Human immunodeficiency virus type 1 (HIV-1) infection of CD4-positive lymphocytes is accompanied by acute cytopathic effects, i.e., syncytium formation and single-cell lysis. Syncytium formation involves cell-cell fusion mediated by viral envelope glycoproteins on the surface of infected cells and by CD4 glycoproteins on adjacent cells. The molecular basis for the lysis of single-HIV-1 infected cells is unclear. Here we report that the expression of functional envelope glycoproteins from primary and laboratory-adapted HIV-1 isolates resulted in the lysis of single CD4-positive lymphocytes. As was previously observed in HIV-1 infected cultures, single-cell lysis in this system primarily involved necrosis and was not inhibited by soluble CD4. Binding of the viral envelope glycoproteins to the CD4 glycoprotein facilitated, but was not sufficient for, cytolysis. Importantly, the ability of the HIV-1 envelope glycoproteins to mediate membrane fusion was essential for single-cell killing. By contrast, the long cytoplasmic tail of the gp41 transmembrane envelope glycoprotein was neither necessary nor sufficient for single-cell lysis. These results suggest that intracellular envelope glycoprotein-CD4 interactions initiate autofusion events that disrupt cell membrane integrity, leading to single-cell lysis by HIV-1.
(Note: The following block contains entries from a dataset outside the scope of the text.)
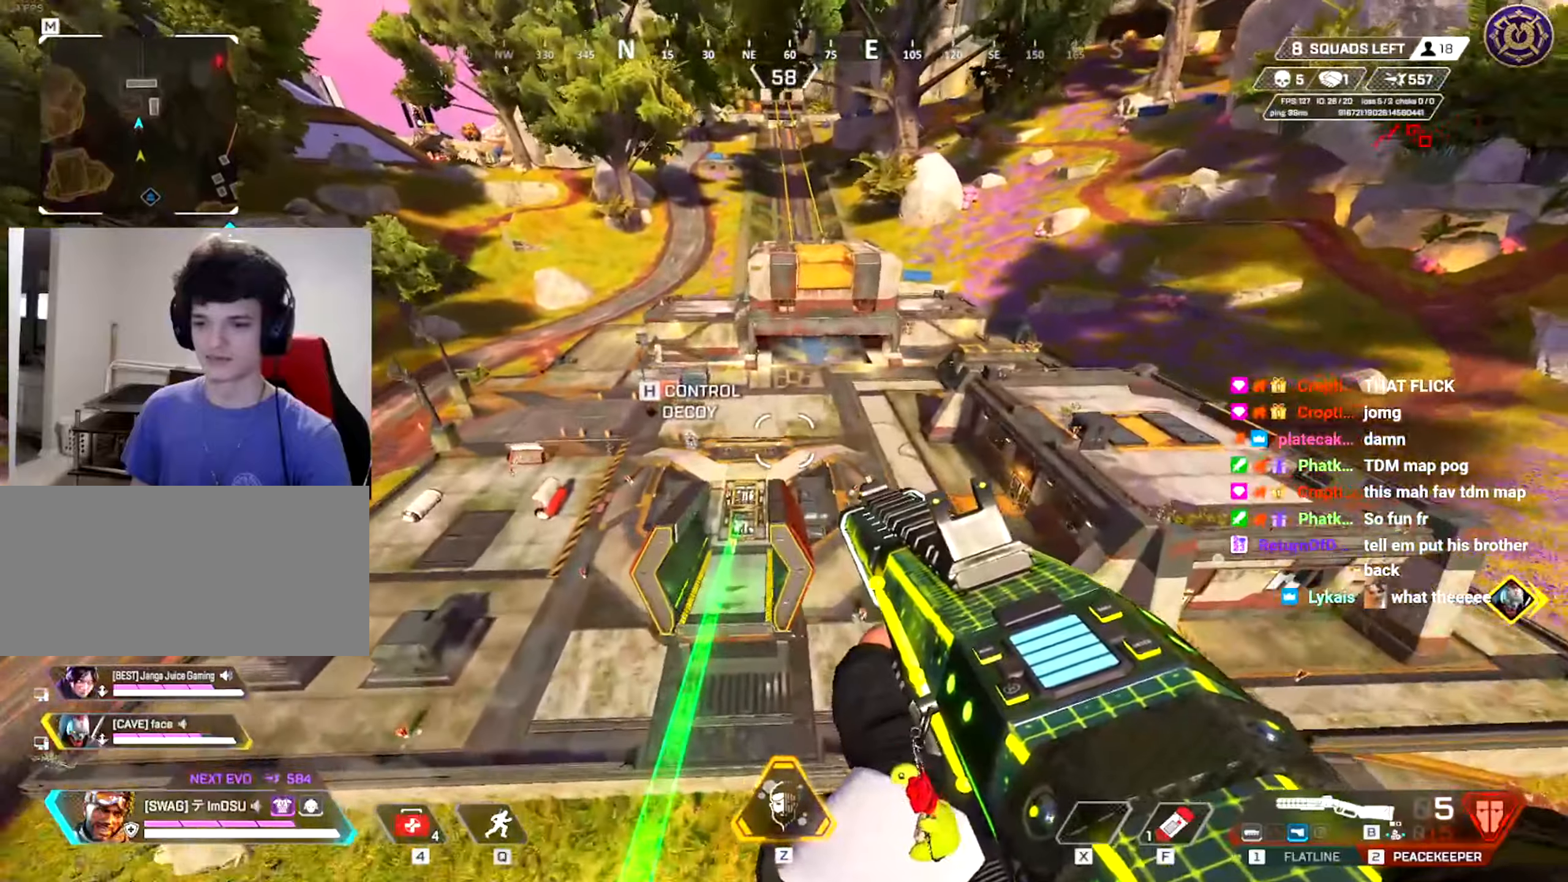
{"dt_ms": 500, "keys": ["a", "ctrl", "s"], "mouse": [], "events": [[133, "a", "up"], [150, "d", "down"], [200, "s", "up"], [317, "a", "down"], [350, "d", "up"], [350, "s", "down"]]}
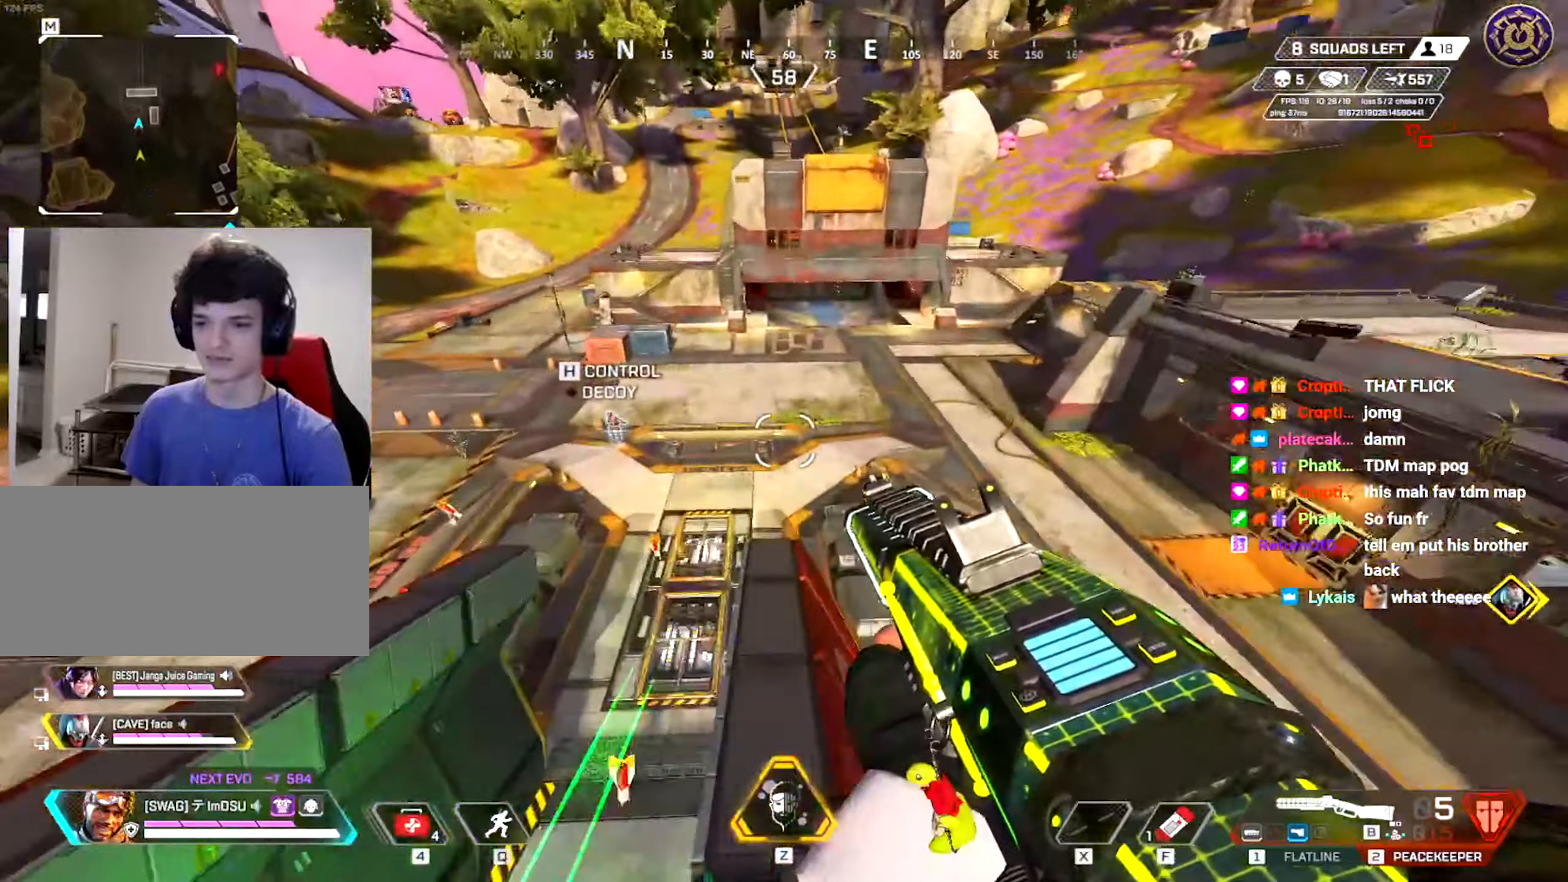
{"dt_ms": 501, "keys": ["a", "ctrl", "w"], "mouse": [], "events": [[67, "s", "up"], [184, "w", "down"]]}
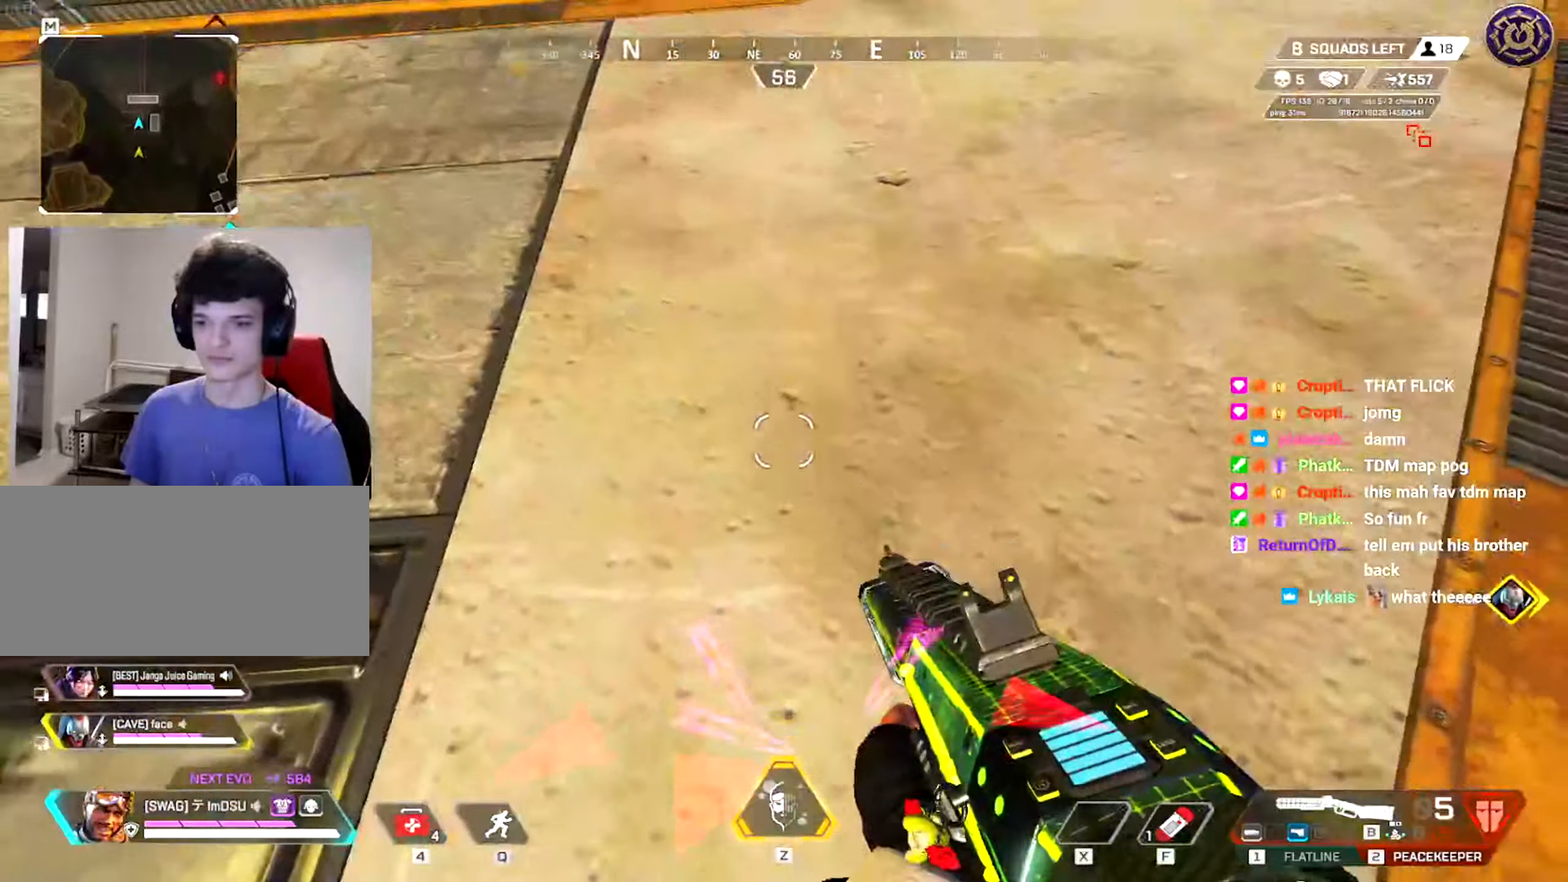
{"dt_ms": 500, "keys": ["q", "shift", "w"], "mouse": [], "events": [[67, "a", "up"], [133, "ctrl", "up"], [217, "shift", "down"], [467, "q", "down"]]}
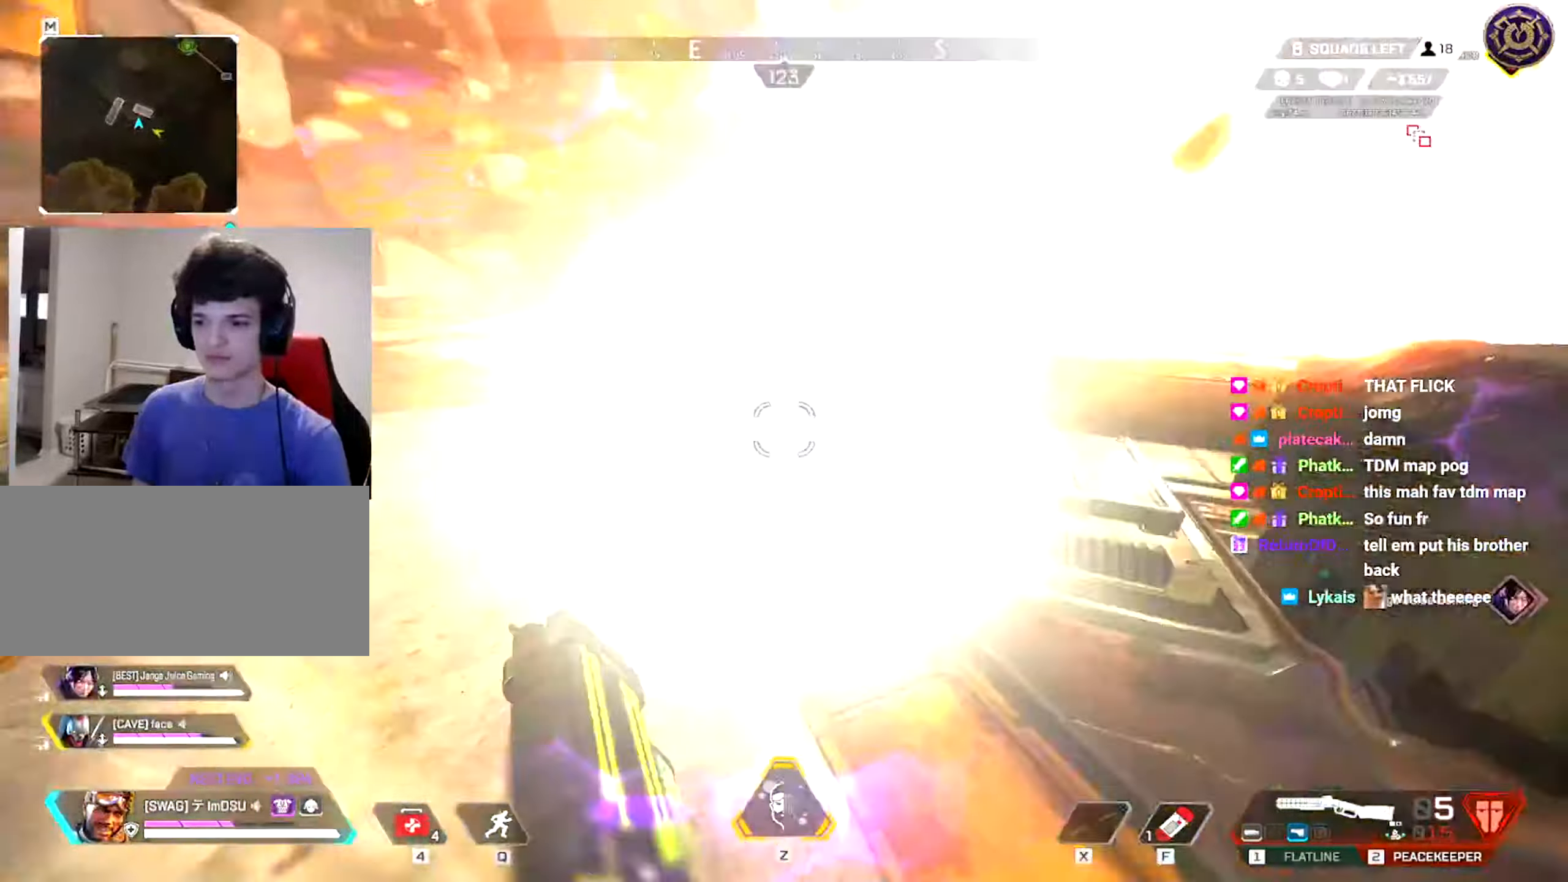
{"dt_ms": 501, "keys": ["shift", "w"], "mouse": []}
1型人类免疫缺陷病毒(HIV-1)感染CD4阳性淋巴细胞会伴随急性细胞病变效应,即多核巨细胞形成和单细胞裂解。多核巨细胞形成涉及由受感染细胞表面的病毒包膜糖蛋白和相邻细胞上的CD4糖蛋白介导的细胞间融合。单个HIV-1感染细胞裂解的分子基础尚不清楚。在此我们报告,来自原发性和实验室适应性HIV-1分离株的功能性包膜糖蛋白的表达导致单个CD4阳性淋巴细胞的裂解。正如先前在HIV-1感染培养物中所观察到的,该系统中的单细胞裂解主要涉及坏死,并且不受可溶性CD4的抑制。病毒包膜糖蛋白与CD4糖蛋白的结合促进了细胞溶解,但并不足以导致细胞溶解。重要的是,HIV-1包膜糖蛋白介导膜融合的能力对于单细胞杀伤至关重要。相比之下,gp41跨膜包膜糖蛋白的长细胞质尾巴对于单细胞裂解既非必需也不充分。这些结果表明,细胞内包膜糖蛋白与CD4的相互作用引发了自融合事件,破坏了细胞膜的完整性,导致HIV-1介导的单细胞裂解。